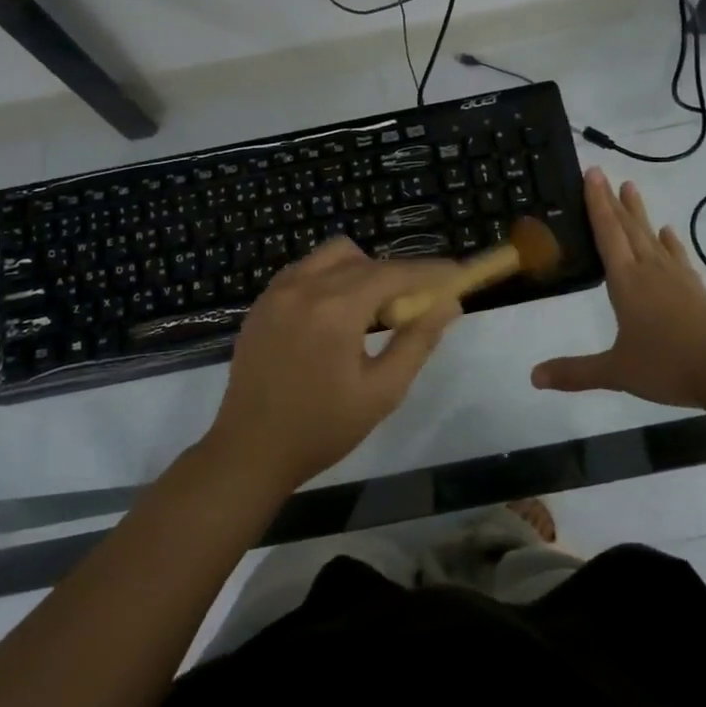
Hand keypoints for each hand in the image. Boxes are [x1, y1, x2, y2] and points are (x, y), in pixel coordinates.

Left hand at [203, 238, 460, 494]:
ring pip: (334, 255)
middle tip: (412, 309)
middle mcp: (305, 286)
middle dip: (397, 277)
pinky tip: (335, 315)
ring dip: (362, 271)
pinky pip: (307, 269)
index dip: (429, 271)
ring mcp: (278, 290)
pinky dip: (331, 278)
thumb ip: (417, 341)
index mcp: (335, 310)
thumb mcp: (381, 392)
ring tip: (371, 312)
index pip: (394, 273)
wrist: (249, 450)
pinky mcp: (263, 300)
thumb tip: (448, 303)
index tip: (456, 274)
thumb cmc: (322, 428)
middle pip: (366, 260)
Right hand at [532, 168, 705, 408]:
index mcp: (626, 282)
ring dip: (639, 213)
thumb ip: (575, 372)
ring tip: (631, 188)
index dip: (597, 204)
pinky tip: (668, 233)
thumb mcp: (615, 372)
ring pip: (652, 237)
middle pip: (628, 228)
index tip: (592, 173)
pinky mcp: (695, 289)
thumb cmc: (667, 366)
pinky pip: (677, 257)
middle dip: (612, 200)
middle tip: (603, 173)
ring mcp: (676, 278)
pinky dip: (670, 242)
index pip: (607, 234)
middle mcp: (649, 271)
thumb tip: (533, 377)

* * * *

Tell how many lines in the entries above include the string "hand", and write nothing but the number.

3